Task data.
※

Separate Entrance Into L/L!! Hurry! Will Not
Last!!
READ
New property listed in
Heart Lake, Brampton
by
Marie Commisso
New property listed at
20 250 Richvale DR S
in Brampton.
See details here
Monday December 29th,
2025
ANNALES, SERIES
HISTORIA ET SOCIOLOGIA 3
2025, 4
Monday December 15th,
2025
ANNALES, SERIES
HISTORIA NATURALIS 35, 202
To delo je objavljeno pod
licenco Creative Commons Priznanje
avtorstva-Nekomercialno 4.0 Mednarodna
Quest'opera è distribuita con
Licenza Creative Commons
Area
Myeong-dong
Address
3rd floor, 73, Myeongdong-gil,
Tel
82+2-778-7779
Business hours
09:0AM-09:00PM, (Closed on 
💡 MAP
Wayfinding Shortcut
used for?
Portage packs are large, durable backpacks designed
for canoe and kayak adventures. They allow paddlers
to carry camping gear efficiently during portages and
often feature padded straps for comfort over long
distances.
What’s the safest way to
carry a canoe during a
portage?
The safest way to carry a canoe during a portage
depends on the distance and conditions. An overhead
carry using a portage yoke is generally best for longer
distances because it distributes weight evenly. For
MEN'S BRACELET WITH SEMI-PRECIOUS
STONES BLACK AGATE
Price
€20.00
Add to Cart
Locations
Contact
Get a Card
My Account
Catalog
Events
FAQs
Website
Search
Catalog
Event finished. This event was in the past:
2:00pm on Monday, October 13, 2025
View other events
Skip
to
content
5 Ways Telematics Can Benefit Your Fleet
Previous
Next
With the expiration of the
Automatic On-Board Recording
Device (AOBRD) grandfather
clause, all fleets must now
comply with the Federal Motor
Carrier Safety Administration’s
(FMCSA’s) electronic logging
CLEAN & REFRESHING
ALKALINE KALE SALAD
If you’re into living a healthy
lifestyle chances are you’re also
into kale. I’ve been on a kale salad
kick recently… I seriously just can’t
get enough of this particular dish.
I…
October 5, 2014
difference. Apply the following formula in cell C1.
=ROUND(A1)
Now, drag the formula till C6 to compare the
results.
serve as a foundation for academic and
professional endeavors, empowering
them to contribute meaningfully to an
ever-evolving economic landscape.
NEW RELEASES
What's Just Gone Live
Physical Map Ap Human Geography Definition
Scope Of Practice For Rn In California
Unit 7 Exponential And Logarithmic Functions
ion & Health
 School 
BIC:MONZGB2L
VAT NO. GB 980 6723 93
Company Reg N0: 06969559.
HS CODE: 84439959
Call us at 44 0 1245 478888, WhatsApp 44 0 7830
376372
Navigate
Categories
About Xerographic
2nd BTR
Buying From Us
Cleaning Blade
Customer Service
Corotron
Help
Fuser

※

What is being asked.
Locate each line in the items above that contains the word "formula", treating uppercase and lowercase as distinct, and copy every such line.

Result.
difference. Apply the following formula in cell C1.
Now, drag the formula till C6 to compare the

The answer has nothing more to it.